■ What needs to be done
Go through the records below line by line, counting those that contain the word "Error"; answer with the count only.

Records shown Start Marker

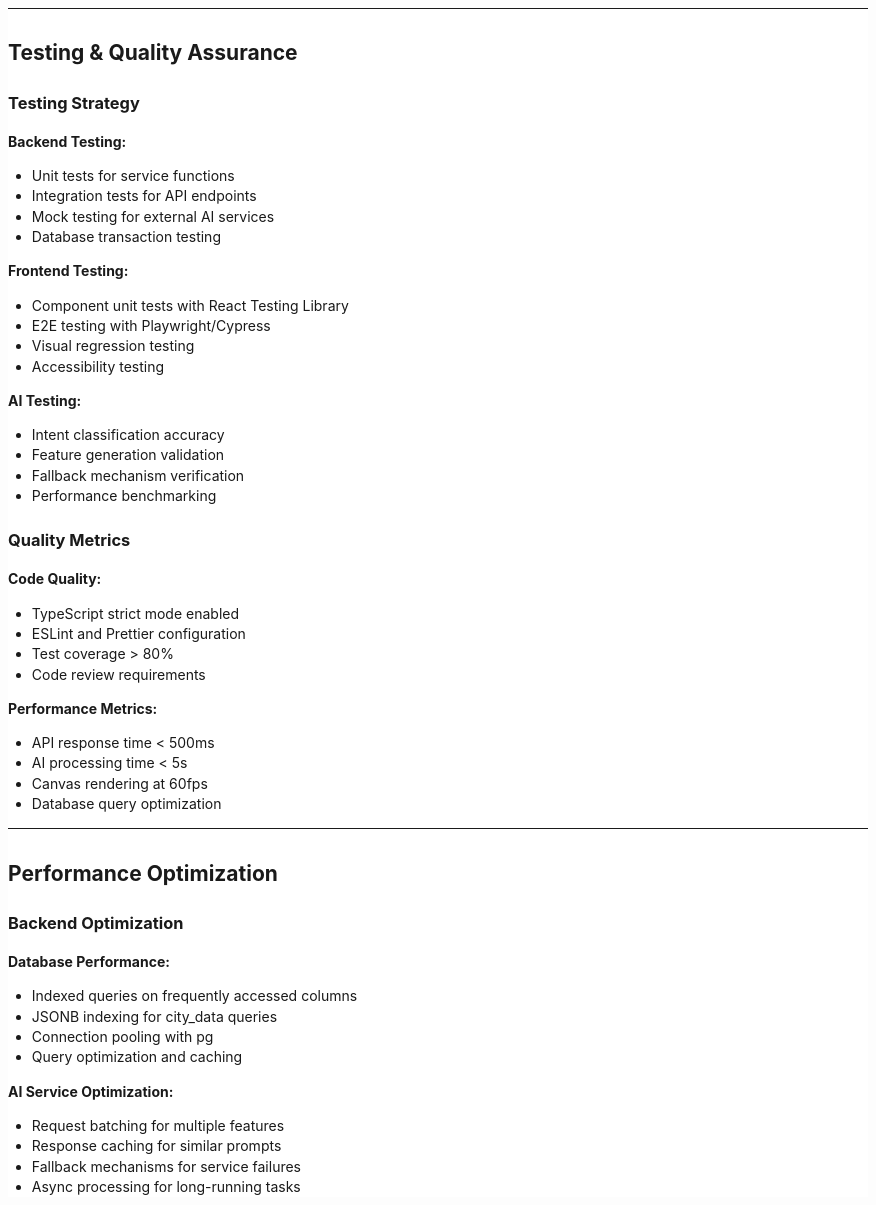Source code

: 
---

## Testing & Quality Assurance

### Testing Strategy

**Backend Testing:**
- Unit tests for service functions
- Integration tests for API endpoints
- Mock testing for external AI services
- Database transaction testing

**Frontend Testing:**
- Component unit tests with React Testing Library
- E2E testing with Playwright/Cypress
- Visual regression testing
- Accessibility testing

**AI Testing:**
- Intent classification accuracy
- Feature generation validation
- Fallback mechanism verification
- Performance benchmarking

### Quality Metrics

**Code Quality:**
- TypeScript strict mode enabled
- ESLint and Prettier configuration
- Test coverage > 80%
- Code review requirements

**Performance Metrics:**
- API response time < 500ms
- AI processing time < 5s
- Canvas rendering at 60fps
- Database query optimization

---

## Performance Optimization

### Backend Optimization

**Database Performance:**
- Indexed queries on frequently accessed columns
- JSONB indexing for city_data queries
- Connection pooling with pg
- Query optimization and caching

**AI Service Optimization:**
- Request batching for multiple features
- Response caching for similar prompts
- Fallback mechanisms for service failures
- Async processing for long-running tasks
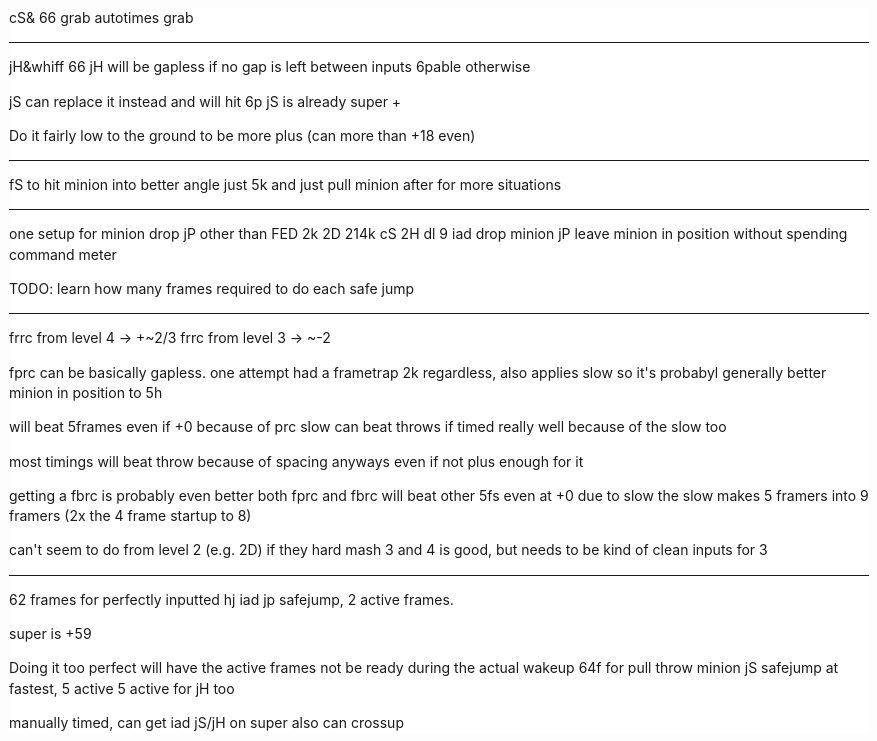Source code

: 
cS& 66 grab autotimes grab

---

jH&whiff 66 jH will be gapless if no gap is left between inputs
6pable otherwise

jS can replace it instead and will hit 6p
jS is already super +

Do it fairly low to the ground to be more plus (can more than +18 even)

---

fS to hit minion into better angle just 5k and just pull minion after for more situations

---

one setup for minion drop jP other than FED
2k 2D 214k cS 2H dl 9 iad drop minion jP
leave minion in position without spending command meter

TODO: learn how many frames required to do each safe jump

---

frrc from level 4 -> +~2/3
frrc from level 3 -> ~-2

fprc can be basically gapless.
one attempt had a frametrap 2k
regardless, also applies slow so it's probabyl generally better
minion in position to 5h

will beat 5frames even if +0 because of prc slow
can beat throws if timed really well because of the slow too

most timings will beat throw because of spacing anyways even if not plus enough for it

getting a fbrc is probably even better
both fprc and fbrc will beat other 5fs even at +0 due to slow
the slow makes 5 framers into 9 framers (2x the 4 frame startup to 8)

can't seem to do from level 2 (e.g. 2D) if they hard mash
3 and 4 is good, but needs to be kind of clean inputs for 3

---

62 frames for perfectly inputted hj iad jp safejump, 2 active frames.

super is +59

Doing it too perfect will have the active frames not be ready during the actual wakeup
64f for pull throw minion jS safejump at fastest, 5 active
5 active for jH too

manually timed, can get iad jS/jH on super
also can crossup
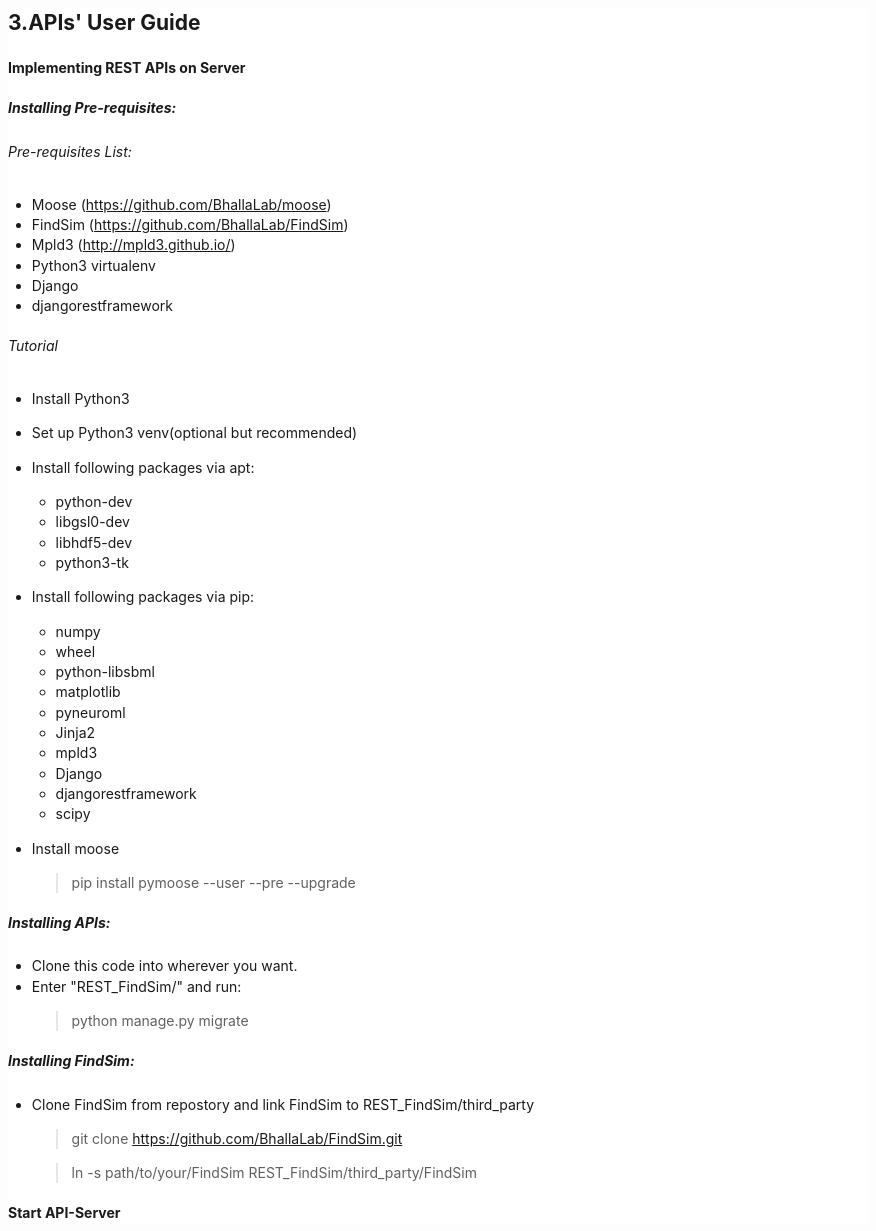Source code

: <h2 id="3">3.APIs' User Guide</h2>

#### Implementing REST APIs on Server


##### Installing Pre-requisites:

###### Pre-requisites List:

- Moose (https://github.com/BhallaLab/moose)
- FindSim (https://github.com/BhallaLab/FindSim)
- Mpld3 (http://mpld3.github.io/)
- Python3 virtualenv
- Django
- djangorestframework

###### Tutorial

- Install Python3
- Set up Python3 venv(optional but recommended)
- Install following packages via apt:
    + python-dev
    + libgsl0-dev
    + libhdf5-dev
    + python3-tk
- Install following packages via pip:  
    + numpy
    + wheel
    + python-libsbml
    + matplotlib
    + pyneuroml
    + Jinja2
    + mpld3
    + Django
    + djangorestframework
    + scipy

- Install moose

    > pip install pymoose --user --pre --upgrade

##### Installing APIs:

- Clone this code into wherever you want.
- Enter "REST_FindSim/" and run:
    > python manage.py migrate

##### Installing FindSim:

- Clone FindSim from repostory and link FindSim to REST_FindSim/third_party

    > git clone https://github.com/BhallaLab/FindSim.git

    > ln -s path/to/your/FindSim REST_FindSim/third_party/FindSim

#### Start API-Server
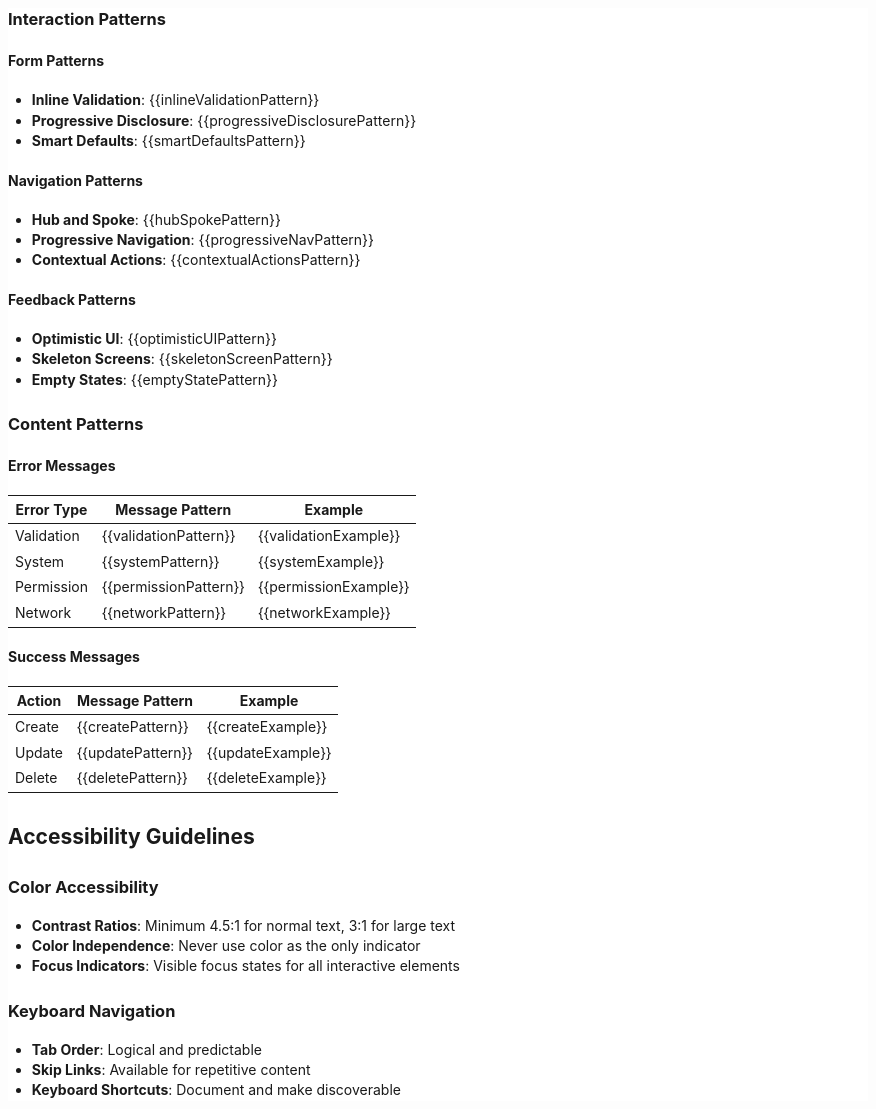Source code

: ### Interaction Patterns

#### Form Patterns
- **Inline Validation**: {{inlineValidationPattern}}
- **Progressive Disclosure**: {{progressiveDisclosurePattern}}
- **Smart Defaults**: {{smartDefaultsPattern}}

#### Navigation Patterns
- **Hub and Spoke**: {{hubSpokePattern}}
- **Progressive Navigation**: {{progressiveNavPattern}}
- **Contextual Actions**: {{contextualActionsPattern}}

#### Feedback Patterns
- **Optimistic UI**: {{optimisticUIPattern}}
- **Skeleton Screens**: {{skeletonScreenPattern}}
- **Empty States**: {{emptyStatePattern}}

### Content Patterns

#### Error Messages
| Error Type | Message Pattern | Example |
|------------|-----------------|---------|
| Validation | {{validationPattern}} | {{validationExample}} |
| System | {{systemPattern}} | {{systemExample}} |
| Permission | {{permissionPattern}} | {{permissionExample}} |
| Network | {{networkPattern}} | {{networkExample}} |

#### Success Messages
| Action | Message Pattern | Example |
|--------|-----------------|---------|
| Create | {{createPattern}} | {{createExample}} |
| Update | {{updatePattern}} | {{updateExample}} |
| Delete | {{deletePattern}} | {{deleteExample}} |

## Accessibility Guidelines

### Color Accessibility
- **Contrast Ratios**: Minimum 4.5:1 for normal text, 3:1 for large text
- **Color Independence**: Never use color as the only indicator
- **Focus Indicators**: Visible focus states for all interactive elements

### Keyboard Navigation
- **Tab Order**: Logical and predictable
- **Skip Links**: Available for repetitive content
- **Keyboard Shortcuts**: Document and make discoverable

Records shown End Marker

■ Worked solution
2